▸ WHAT IS EXPECTED
Copy out all of the data below exactly, so that no word differs from the original.

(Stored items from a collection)
[Start of section]
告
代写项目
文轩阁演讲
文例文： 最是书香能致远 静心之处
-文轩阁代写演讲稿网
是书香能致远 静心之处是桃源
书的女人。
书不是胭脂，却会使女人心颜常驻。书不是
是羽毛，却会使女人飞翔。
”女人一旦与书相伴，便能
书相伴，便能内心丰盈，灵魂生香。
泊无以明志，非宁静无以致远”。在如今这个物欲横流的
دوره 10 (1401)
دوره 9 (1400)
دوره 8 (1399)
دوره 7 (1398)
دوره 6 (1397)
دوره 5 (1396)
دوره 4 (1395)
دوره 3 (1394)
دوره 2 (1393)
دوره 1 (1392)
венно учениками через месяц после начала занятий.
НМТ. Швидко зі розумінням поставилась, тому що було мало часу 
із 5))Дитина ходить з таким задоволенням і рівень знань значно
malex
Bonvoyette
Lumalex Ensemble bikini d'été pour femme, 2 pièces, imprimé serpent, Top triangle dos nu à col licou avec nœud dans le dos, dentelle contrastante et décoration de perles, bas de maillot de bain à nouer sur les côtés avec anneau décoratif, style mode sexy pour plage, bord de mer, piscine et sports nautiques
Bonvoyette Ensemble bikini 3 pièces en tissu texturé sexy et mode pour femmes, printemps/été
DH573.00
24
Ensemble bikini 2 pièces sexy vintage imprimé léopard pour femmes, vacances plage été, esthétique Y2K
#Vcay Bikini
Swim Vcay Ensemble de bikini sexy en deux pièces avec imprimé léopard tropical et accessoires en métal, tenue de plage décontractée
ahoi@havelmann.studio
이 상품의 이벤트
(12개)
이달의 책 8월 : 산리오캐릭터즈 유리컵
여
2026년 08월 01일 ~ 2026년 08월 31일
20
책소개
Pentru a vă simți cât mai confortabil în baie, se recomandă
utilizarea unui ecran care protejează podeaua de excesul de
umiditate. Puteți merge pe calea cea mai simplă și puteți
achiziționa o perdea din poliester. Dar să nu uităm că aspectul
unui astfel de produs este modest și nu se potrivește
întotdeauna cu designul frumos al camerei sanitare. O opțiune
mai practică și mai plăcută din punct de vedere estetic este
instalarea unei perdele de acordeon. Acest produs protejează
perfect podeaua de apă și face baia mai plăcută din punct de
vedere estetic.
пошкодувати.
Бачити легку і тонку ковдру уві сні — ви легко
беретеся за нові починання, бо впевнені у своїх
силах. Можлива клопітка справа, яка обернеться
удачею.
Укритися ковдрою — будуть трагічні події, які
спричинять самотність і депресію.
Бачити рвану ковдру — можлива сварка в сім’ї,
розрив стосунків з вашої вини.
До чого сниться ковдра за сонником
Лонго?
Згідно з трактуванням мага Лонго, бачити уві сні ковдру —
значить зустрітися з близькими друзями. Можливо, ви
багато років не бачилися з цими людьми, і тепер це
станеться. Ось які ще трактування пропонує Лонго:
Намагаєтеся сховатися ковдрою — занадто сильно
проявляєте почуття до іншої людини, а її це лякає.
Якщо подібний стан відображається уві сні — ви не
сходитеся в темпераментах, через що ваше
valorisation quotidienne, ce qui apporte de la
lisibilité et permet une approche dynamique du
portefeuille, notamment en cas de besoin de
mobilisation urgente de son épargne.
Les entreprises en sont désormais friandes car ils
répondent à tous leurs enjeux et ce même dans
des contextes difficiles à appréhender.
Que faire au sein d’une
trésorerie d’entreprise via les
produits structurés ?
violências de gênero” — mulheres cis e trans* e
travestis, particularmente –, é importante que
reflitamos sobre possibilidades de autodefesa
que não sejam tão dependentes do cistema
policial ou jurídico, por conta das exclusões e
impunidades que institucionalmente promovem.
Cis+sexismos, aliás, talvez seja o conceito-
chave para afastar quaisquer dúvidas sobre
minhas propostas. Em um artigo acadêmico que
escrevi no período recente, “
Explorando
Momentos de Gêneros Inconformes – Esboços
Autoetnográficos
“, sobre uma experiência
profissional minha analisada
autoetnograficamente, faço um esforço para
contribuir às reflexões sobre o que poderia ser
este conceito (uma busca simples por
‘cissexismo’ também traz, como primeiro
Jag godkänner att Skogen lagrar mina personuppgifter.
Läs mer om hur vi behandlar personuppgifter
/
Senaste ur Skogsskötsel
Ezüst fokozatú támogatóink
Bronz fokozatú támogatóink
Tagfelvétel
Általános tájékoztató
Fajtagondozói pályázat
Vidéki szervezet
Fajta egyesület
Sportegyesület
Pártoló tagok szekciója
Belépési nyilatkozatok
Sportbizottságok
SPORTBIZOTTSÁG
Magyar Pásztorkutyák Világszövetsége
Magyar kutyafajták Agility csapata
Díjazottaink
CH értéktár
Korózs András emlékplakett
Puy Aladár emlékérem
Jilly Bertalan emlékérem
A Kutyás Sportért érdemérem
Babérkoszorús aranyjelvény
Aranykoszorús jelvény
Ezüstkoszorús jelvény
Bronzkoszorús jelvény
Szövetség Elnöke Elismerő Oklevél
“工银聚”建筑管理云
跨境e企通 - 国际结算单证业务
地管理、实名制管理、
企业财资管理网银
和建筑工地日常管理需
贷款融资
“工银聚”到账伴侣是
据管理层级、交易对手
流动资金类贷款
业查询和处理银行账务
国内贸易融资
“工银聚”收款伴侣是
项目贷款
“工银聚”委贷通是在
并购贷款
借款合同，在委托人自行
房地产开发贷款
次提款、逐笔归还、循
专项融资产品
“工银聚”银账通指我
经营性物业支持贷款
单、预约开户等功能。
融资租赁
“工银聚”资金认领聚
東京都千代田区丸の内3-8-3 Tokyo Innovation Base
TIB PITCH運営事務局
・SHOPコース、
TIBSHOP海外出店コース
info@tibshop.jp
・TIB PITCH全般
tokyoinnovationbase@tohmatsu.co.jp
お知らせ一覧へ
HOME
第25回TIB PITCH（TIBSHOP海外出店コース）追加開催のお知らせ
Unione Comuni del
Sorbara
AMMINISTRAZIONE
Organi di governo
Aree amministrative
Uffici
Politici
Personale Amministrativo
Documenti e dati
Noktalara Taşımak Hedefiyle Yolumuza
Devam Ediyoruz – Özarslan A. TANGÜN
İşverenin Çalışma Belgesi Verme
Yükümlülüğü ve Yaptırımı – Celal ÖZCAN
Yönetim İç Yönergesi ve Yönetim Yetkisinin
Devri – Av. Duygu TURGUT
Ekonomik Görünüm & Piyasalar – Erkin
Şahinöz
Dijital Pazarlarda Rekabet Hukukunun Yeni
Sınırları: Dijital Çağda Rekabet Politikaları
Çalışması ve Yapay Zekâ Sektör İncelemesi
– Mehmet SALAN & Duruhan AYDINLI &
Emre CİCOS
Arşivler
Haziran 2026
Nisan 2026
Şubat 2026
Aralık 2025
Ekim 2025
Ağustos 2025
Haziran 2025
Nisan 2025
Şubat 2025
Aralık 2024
[End of section]
▸ EXERCISE RESPONSE
告
代写项目
文轩阁演讲
文例文： 最是书香能致远 静心之处
-文轩阁代写演讲稿网
是书香能致远 静心之处是桃源
书的女人。
书不是胭脂，却会使女人心颜常驻。书不是
是羽毛，却会使女人飞翔。
”女人一旦与书相伴，便能
书相伴，便能内心丰盈，灵魂生香。
泊无以明志，非宁静无以致远”。在如今这个物欲横流的
دوره 10 (1401)
دوره 9 (1400)
دوره 8 (1399)
دوره 7 (1398)
دوره 6 (1397)
دوره 5 (1396)
دوره 4 (1395)
دوره 3 (1394)
دوره 2 (1393)
دوره 1 (1392)
венно учениками через месяц после начала занятий.
НМТ. Швидко зі розумінням поставилась, тому що було мало часу 
із 5))Дитина ходить з таким задоволенням і рівень знань значно
malex
Bonvoyette
Lumalex Ensemble bikini d'été pour femme, 2 pièces, imprimé serpent, Top triangle dos nu à col licou avec nœud dans le dos, dentelle contrastante et décoration de perles, bas de maillot de bain à nouer sur les côtés avec anneau décoratif, style mode sexy pour plage, bord de mer, piscine et sports nautiques
Bonvoyette Ensemble bikini 3 pièces en tissu texturé sexy et mode pour femmes, printemps/été
DH573.00
24
Ensemble bikini 2 pièces sexy vintage imprimé léopard pour femmes, vacances plage été, esthétique Y2K
#Vcay Bikini
Swim Vcay Ensemble de bikini sexy en deux pièces avec imprimé léopard tropical et accessoires en métal, tenue de plage décontractée
ahoi@havelmann.studio
이 상품의 이벤트
(12개)
이달의 책 8월 : 산리오캐릭터즈 유리컵
여
2026년 08월 01일 ~ 2026년 08월 31일
20
책소개
Pentru a vă simți cât mai confortabil în baie, se recomandă
utilizarea unui ecran care protejează podeaua de excesul de
umiditate. Puteți merge pe calea cea mai simplă și puteți
achiziționa o perdea din poliester. Dar să nu uităm că aspectul
unui astfel de produs este modest și nu se potrivește
întotdeauna cu designul frumos al camerei sanitare. O opțiune
mai practică și mai plăcută din punct de vedere estetic este
instalarea unei perdele de acordeon. Acest produs protejează
perfect podeaua de apă și face baia mai plăcută din punct de
vedere estetic.
пошкодувати.
Бачити легку і тонку ковдру уві сні — ви легко
беретеся за нові починання, бо впевнені у своїх
силах. Можлива клопітка справа, яка обернеться
удачею.
Укритися ковдрою — будуть трагічні події, які
спричинять самотність і депресію.
Бачити рвану ковдру — можлива сварка в сім’ї,
розрив стосунків з вашої вини.
До чого сниться ковдра за сонником
Лонго?
Згідно з трактуванням мага Лонго, бачити уві сні ковдру —
значить зустрітися з близькими друзями. Можливо, ви
багато років не бачилися з цими людьми, і тепер це
станеться. Ось які ще трактування пропонує Лонго:
Намагаєтеся сховатися ковдрою — занадто сильно
проявляєте почуття до іншої людини, а її це лякає.
Якщо подібний стан відображається уві сні — ви не
сходитеся в темпераментах, через що ваше
valorisation quotidienne, ce qui apporte de la
lisibilité et permet une approche dynamique du
portefeuille, notamment en cas de besoin de
mobilisation urgente de son épargne.
Les entreprises en sont désormais friandes car ils
répondent à tous leurs enjeux et ce même dans
des contextes difficiles à appréhender.
Que faire au sein d’une
trésorerie d’entreprise via les
produits structurés ?
violências de gênero” — mulheres cis e trans* e
travestis, particularmente –, é importante que
reflitamos sobre possibilidades de autodefesa
que não sejam tão dependentes do cistema
policial ou jurídico, por conta das exclusões e
impunidades que institucionalmente promovem.
Cis+sexismos, aliás, talvez seja o conceito-
chave para afastar quaisquer dúvidas sobre
minhas propostas. Em um artigo acadêmico que
escrevi no período recente, “
Explorando
Momentos de Gêneros Inconformes – Esboços
Autoetnográficos
“, sobre uma experiência
profissional minha analisada
autoetnograficamente, faço um esforço para
contribuir às reflexões sobre o que poderia ser
este conceito (uma busca simples por
‘cissexismo’ também traz, como primeiro
Jag godkänner att Skogen lagrar mina personuppgifter.
Läs mer om hur vi behandlar personuppgifter
/
Senaste ur Skogsskötsel
Ezüst fokozatú támogatóink
Bronz fokozatú támogatóink
Tagfelvétel
Általános tájékoztató
Fajtagondozói pályázat
Vidéki szervezet
Fajta egyesület
Sportegyesület
Pártoló tagok szekciója
Belépési nyilatkozatok
Sportbizottságok
SPORTBIZOTTSÁG
Magyar Pásztorkutyák Világszövetsége
Magyar kutyafajták Agility csapata
Díjazottaink
CH értéktár
Korózs András emlékplakett
Puy Aladár emlékérem
Jilly Bertalan emlékérem
A Kutyás Sportért érdemérem
Babérkoszorús aranyjelvény
Aranykoszorús jelvény
Ezüstkoszorús jelvény
Bronzkoszorús jelvény
Szövetség Elnöke Elismerő Oklevél
“工银聚”建筑管理云
跨境e企通 - 国际结算单证业务
地管理、实名制管理、
企业财资管理网银
和建筑工地日常管理需
贷款融资
“工银聚”到账伴侣是
据管理层级、交易对手
流动资金类贷款
业查询和处理银行账务
国内贸易融资
“工银聚”收款伴侣是
项目贷款
“工银聚”委贷通是在
并购贷款
借款合同，在委托人自行
房地产开发贷款
次提款、逐笔归还、循
专项融资产品
“工银聚”银账通指我
经营性物业支持贷款
单、预约开户等功能。
融资租赁
“工银聚”资金认领聚
東京都千代田区丸の内3-8-3 Tokyo Innovation Base
TIB PITCH運営事務局
・SHOPコース、
TIBSHOP海外出店コース
info@tibshop.jp
・TIB PITCH全般
tokyoinnovationbase@tohmatsu.co.jp
お知らせ一覧へ
HOME
第25回TIB PITCH（TIBSHOP海外出店コース）追加開催のお知らせ
Unione Comuni del
Sorbara
AMMINISTRAZIONE
Organi di governo
Aree amministrative
Uffici
Politici
Personale Amministrativo
Documenti e dati
Noktalara Taşımak Hedefiyle Yolumuza
Devam Ediyoruz – Özarslan A. TANGÜN
İşverenin Çalışma Belgesi Verme
Yükümlülüğü ve Yaptırımı – Celal ÖZCAN
Yönetim İç Yönergesi ve Yönetim Yetkisinin
Devri – Av. Duygu TURGUT
Ekonomik Görünüm & Piyasalar – Erkin
Şahinöz
Dijital Pazarlarda Rekabet Hukukunun Yeni
Sınırları: Dijital Çağda Rekabet Politikaları
Çalışması ve Yapay Zekâ Sektör İncelemesi
– Mehmet SALAN & Duruhan AYDINLI &
Emre CİCOS
Arşivler
Haziran 2026
Nisan 2026
Şubat 2026
Aralık 2025
Ekim 2025
Ağustos 2025
Haziran 2025
Nisan 2025
Şubat 2025
Aralık 2024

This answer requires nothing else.